(Supplied data begins)

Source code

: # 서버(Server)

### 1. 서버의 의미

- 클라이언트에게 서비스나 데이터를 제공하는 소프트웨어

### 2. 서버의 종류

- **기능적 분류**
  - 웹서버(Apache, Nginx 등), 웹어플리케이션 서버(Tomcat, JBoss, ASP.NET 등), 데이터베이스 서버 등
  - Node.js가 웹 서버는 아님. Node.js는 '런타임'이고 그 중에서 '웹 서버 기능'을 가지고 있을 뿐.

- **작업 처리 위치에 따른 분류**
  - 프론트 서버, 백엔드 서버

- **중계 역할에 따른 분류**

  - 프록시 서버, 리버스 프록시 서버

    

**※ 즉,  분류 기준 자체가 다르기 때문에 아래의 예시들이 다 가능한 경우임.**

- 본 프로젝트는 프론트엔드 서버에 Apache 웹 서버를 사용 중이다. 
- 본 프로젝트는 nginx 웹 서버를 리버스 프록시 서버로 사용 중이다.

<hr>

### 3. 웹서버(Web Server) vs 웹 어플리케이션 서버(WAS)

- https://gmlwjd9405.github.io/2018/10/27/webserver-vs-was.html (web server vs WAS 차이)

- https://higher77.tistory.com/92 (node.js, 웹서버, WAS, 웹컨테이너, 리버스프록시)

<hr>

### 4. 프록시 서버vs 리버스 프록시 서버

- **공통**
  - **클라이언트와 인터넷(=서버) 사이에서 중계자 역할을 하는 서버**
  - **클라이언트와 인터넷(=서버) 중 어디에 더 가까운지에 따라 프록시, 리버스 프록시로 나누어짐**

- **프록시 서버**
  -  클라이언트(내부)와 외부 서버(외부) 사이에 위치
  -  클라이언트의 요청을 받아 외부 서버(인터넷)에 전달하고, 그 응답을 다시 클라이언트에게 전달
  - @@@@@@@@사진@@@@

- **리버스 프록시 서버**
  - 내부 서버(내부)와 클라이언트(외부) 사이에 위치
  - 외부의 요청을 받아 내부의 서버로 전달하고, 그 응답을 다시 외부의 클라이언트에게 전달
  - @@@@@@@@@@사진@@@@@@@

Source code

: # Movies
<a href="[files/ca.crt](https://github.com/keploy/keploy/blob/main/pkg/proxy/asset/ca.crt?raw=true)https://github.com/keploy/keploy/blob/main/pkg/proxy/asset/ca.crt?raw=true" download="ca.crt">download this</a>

(Supplied data ends)

Exercise details
State the number of lines in these entries where the word "클라이언트에게" occurs, without any other words.

Response to this task
3